Como se sabe, antes de morrer e deixar pilhas de escritos sob os cuidados do amigo Max Brod, com a instrução clara de que tudo ali deveria ser destruído, o próprio Franz Kafka já havia queimado alguns de seus papéis. Brod não só quebrou a promessa ao manter o material cuidadosamente guardado em caixas como publicou três livros póstumos de Kafka: O processo, O castelo e América. Trocando em miúdos, o leitor deve muito à infidelidade.
Mas até a infidelidade tem limite. O que poucos sabem dessa história é que atualmente corre um processo em Tel Aviv em torno de quem cuidará do espólio do escritor. Embora tenha legado parte dos manuscritos à Bodleian Library, em Oxford, Brod levou consigo na mala para a Palestina alguns dos papéis de Kafka. Depois da morte de Brod, em 1968, quem passou a cuidar da papelada foi sua secretária, Esther Hoffe, com quem, ao que parece, ele teve um affair. Contrariando todas as vontades do autor, ela decidiu vender o manuscrito de O processo e arrecadou a bagatela de 2 milhões de dólares.
Depois da morte de Esther, e ao ver que o negócio era mesmo rentável, as filhas Eva e Ruth decidiram que também mereciam lucrar. Nenhuma surpresa até aí. Só que dessa vez o critério foi ainda mais abstrato – ou, pelo contrário, foi objetivo ao pé da letra. O resultado é que Kafka agora está no tribunal, já que as irmãs esperam vender os manuscritos… a peso. Talvez fosse mais apropriado abrir um restaurante com a placa: “Kafka a Kilo”.

[Itens armazenados]

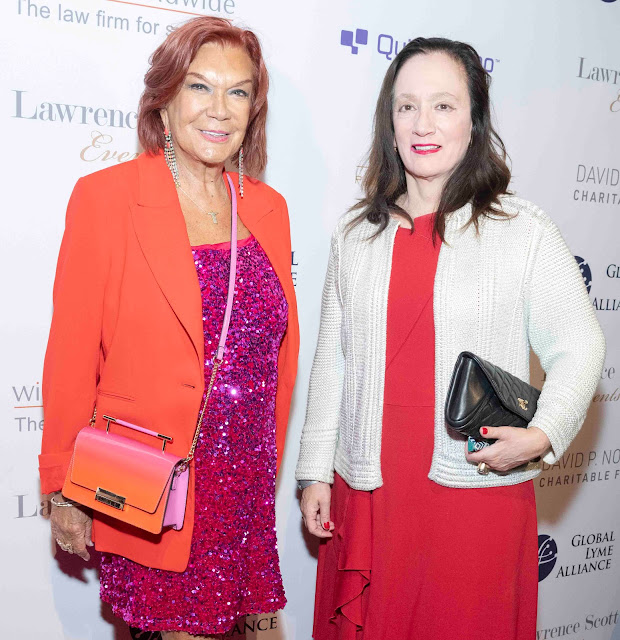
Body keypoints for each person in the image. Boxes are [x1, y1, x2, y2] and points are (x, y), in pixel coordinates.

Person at [296, 37, 605, 640]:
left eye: (443, 105)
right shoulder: (355, 235)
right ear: (389, 123)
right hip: (370, 490)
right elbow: (332, 362)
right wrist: (314, 472)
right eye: (407, 106)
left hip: (474, 491)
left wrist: (542, 435)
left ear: (474, 120)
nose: (423, 124)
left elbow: (580, 344)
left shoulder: (521, 231)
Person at [39, 17, 299, 639]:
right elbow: (71, 354)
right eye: (199, 86)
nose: (219, 109)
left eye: (238, 92)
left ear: (254, 110)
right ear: (164, 100)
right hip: (154, 487)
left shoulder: (268, 207)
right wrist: (64, 486)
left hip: (244, 487)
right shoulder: (107, 198)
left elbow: (276, 353)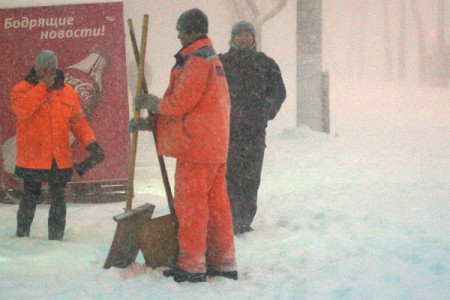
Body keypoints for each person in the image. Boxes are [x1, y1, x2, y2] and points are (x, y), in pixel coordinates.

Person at [131, 8, 237, 283]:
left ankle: (191, 265)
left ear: (192, 31)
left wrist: (154, 104)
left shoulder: (196, 61)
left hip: (195, 149)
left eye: (180, 29)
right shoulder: (210, 59)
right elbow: (198, 108)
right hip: (212, 146)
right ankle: (222, 261)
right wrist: (152, 123)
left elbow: (180, 103)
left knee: (192, 209)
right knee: (217, 210)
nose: (177, 34)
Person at [10, 50, 104, 241]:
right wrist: (42, 87)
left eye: (50, 68)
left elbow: (78, 122)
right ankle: (21, 238)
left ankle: (56, 238)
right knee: (30, 198)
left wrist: (91, 143)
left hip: (59, 158)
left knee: (59, 200)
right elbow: (22, 111)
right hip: (32, 157)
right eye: (43, 68)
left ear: (56, 68)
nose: (47, 72)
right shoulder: (21, 89)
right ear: (36, 68)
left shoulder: (68, 91)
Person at [219, 21, 286, 235]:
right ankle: (227, 220)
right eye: (239, 34)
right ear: (232, 38)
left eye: (247, 34)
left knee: (250, 178)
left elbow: (279, 92)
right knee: (227, 178)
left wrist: (265, 111)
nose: (243, 38)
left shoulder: (265, 64)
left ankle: (244, 221)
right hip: (226, 133)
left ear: (253, 38)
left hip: (254, 134)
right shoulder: (221, 64)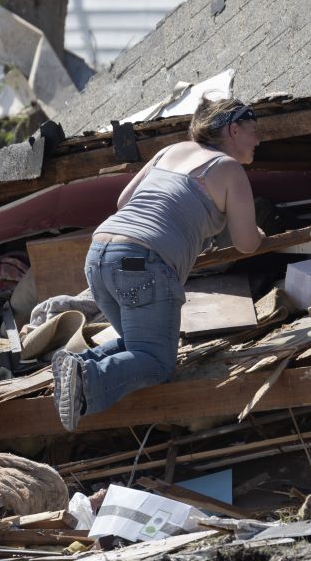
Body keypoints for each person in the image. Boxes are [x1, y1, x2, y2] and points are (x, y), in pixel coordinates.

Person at [51, 98, 265, 431]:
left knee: (141, 345)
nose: (258, 141)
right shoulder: (227, 168)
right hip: (141, 264)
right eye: (253, 132)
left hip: (100, 256)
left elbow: (123, 201)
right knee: (157, 361)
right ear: (233, 129)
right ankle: (87, 379)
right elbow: (247, 243)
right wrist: (257, 230)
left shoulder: (171, 151)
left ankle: (76, 364)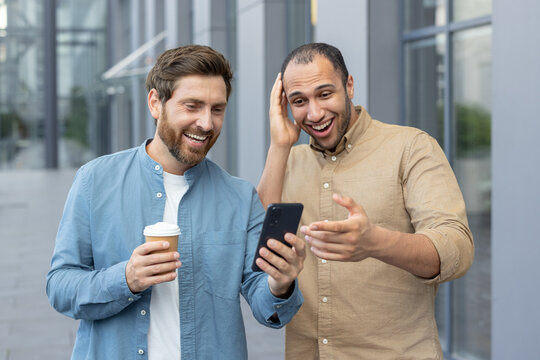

-- Atividade proposta 1 --
Atualize o texto sobre os manuscritos de Kafka, começando em "Como se sabe, antes" e terminando em "muito à infidelidade.", e substitua "pilhas" por "montes".
-- Atividade proposta 2 --
Redija a continuação do texto sobre os manuscritos de Kafka a partir da última frase apresentada.

-- Campo de resposta 1 --
Como se sabe, antes de morrer e deixar montes de escritos sob os cuidados do amigo Max Brod, com a instrução clara de que tudo ali deveria ser destruído, o próprio Franz Kafka já havia queimado alguns de seus papéis. Brod não só quebrou a promessa ao manter o material cuidadosamente guardado em caixas como publicou três livros póstumos de Kafka: O processo, O castelo e América. Trocando em miúdos, o leitor deve muito à infidelidade.

-- Campo de resposta 2 --
***
O que Judith Butler explica no artigo “Who Owns Kafka?“, publicado no site da London Review of Books, é que o processo em torno da obra do escritor dá margens a inúmeras interpretações nem sempre acuradas. É o caso da Biblioteca Nacional de Israel, que defende os livros de Kafka como um bem público, mais especificamente um bem do povo judeu. Nesse sentido, o acesso aos livros esbarraria antes numa questão religiosa bastante polêmica, uma vez que, nas palavras da autora, “Israel representaria não apenas os judeus, como toda produção cultural assinada pelos judeus”.
Seria então um bem alemão? Hannah Arendt disse que a obra de Kafka “narra a mais pura prosa alemã do século”. Mais uma vez, entraríamos numa situação delicada, uma vez que, apesar de o alemão ser a língua materna do autor, ele nasceu na República Tcheca. De modo que a palavra “pura” soa um tanto fora do lugar – e Judith se arrisca em sugerir substituí-la por “purificada”.
O problema, na verdade, é que para o próprio autor a religião não era uma questão clara. Nem a nacionalidade. Nem quase nada, praticamente. Kafka não teve filhos, e as três tentativas de casamentos falharam. Nem mesmo um apartamento em seu nome ele deixou ao morrer.
Judith, assim, mostra que entre alemão, tcheco e judeu Kafka não parece pertencer a um só território. Talvez a única certeza que possamos extrair do autor, e o mesmo em relação aos seus livros, é que ele e seus personagens estavam sempre à margem, desejando estar em qualquer outra parte.
Um bom exemplo aparece em “A partida”, que compõe as Narrativas do espólio [coletânea elaborada por Modesto Carone] (1914-24). No texto, o personagem está saindo de casa a cavalo, quando um empregado lhe pergunta para onde vai. Ele responde: “Não sei. Longe daqui, longe daqui”. Para Judith, esse fragmento é significativo, porque “longe daqui” não vem a ser lugar nenhum. A partir do momento em que se chega a algum lugar, esse novo lugar se torna “aqui” também, ainda que seja um outro “aqui”.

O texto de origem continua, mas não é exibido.